Because Red Dye was used to color many food products in the U.S., including hot dog casings, frostings, ice cream, condiments, and, yes, candy, the public did what it does best–stirred itself into a frenzy. National media picked up the story, splattering it on covers of magazines and leading TV newscasts. The public demanded that the government do something. In 1976, in “an abundance of caution,” the United States Food & Drug Administration delisted Red Dye No. 2.
Even though the coloring was now banned, parents were convinced that the red M&M’s were killing their children.
For M&M/Mars, there was no recourse. To stop the bleeding of red dye, they were forced to remove all red M&Ms from the U.S. market.
I remember the red purge clearly. This was at the peak of my M&M consuming years. Yes, I kept buying them. Yes, I kept eating them. And yes, they tasted the same–all colors of M&Ms taste exactly the same, people just ascribe different flavors to different hues.
The company added an orange M&M as a palliative. But a bag of M&Ms without the cheery red M’s robbed some of the joy of eating the treat that had comforted me since childhood.
However, I, and America, soldiered on. We consoled ourselves by consuming 100 million M&Ms each day, stuffing our pain in piles of brown, yellow, green, tan–and orange–treats.
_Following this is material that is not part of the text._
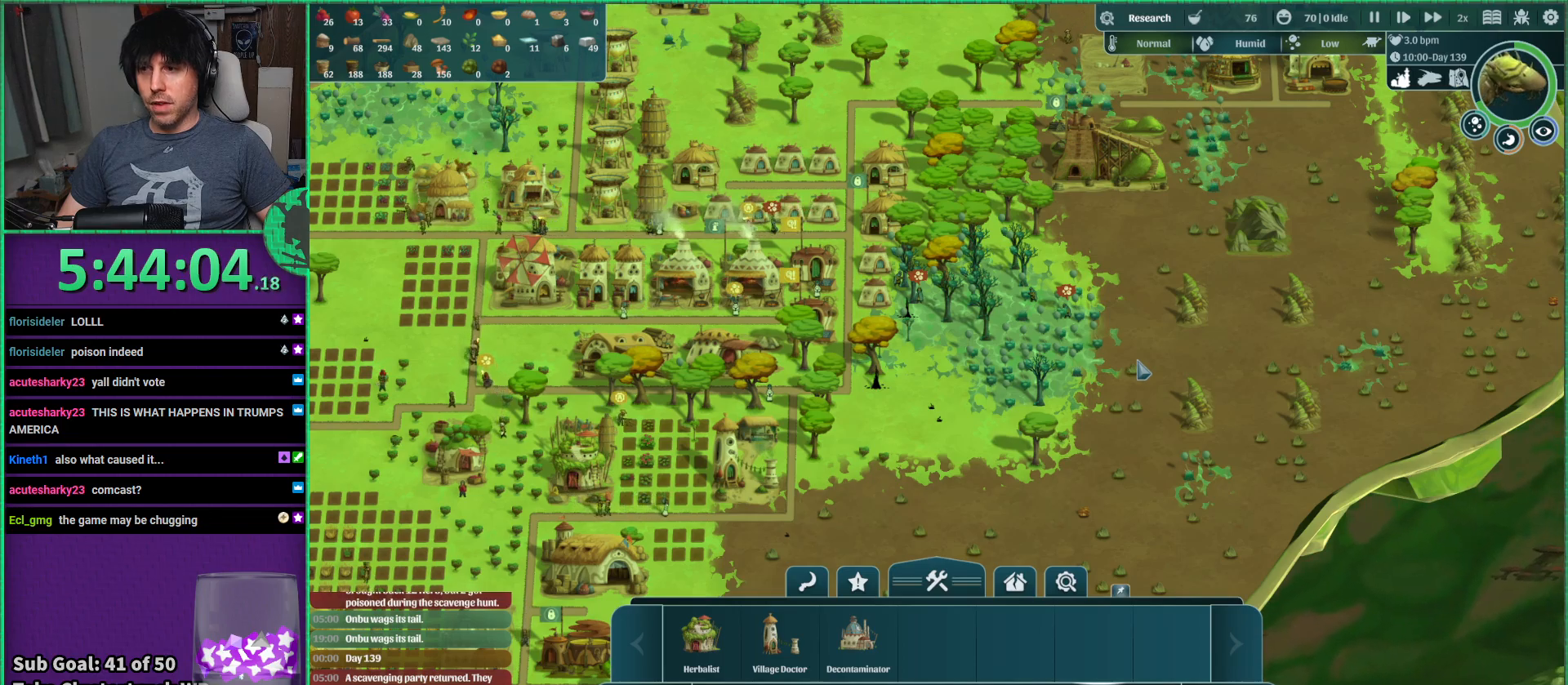
{"keys": [], "events": [[150, "d", "up"]]}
Yet the loyal candy consuming public missed its little red tidbits. News started coming out about flaws in the original studies. The FDA could never produce conclusive results that Red Dye No. 2 proved to be carcinogenic in humans. Other countries, even those with stricter food and drug laws, never followed the FDA guidelines banning Red Dye No. 2. M&M/Mars never stopped including the red M&Ms in their candies sold in foreign markets, or even in their other popular domestic brand–Skittles.
By 1987, M&M/Mars was dealing with backlash from consumers demanding to get their red M&Ms back. So after 10 years of wandering in the red-less wilderness, the company reintroduced red M&Ms to the U.S. market.
That’s a pretty telling story on many aspects of our culture–media overreach, public paranoia, corporate control, political intrigue, right? But here’s the rest of the story:
M&M/Mars had never used Red Dye No. 2 to color its candies.
Read that again:
Never. Used. Red. Dye. No. 2.
Never.
The entire “ban red M&Ms because they are killing our kids” frenzy was based on nothing. M&M/Mars even announced this at the time. But consumers were in no mood to be logical. So the company pulled the red candies from the color mix, “to avoid consumer confusion.”
Feel free to insert your own ending to this sweet parable.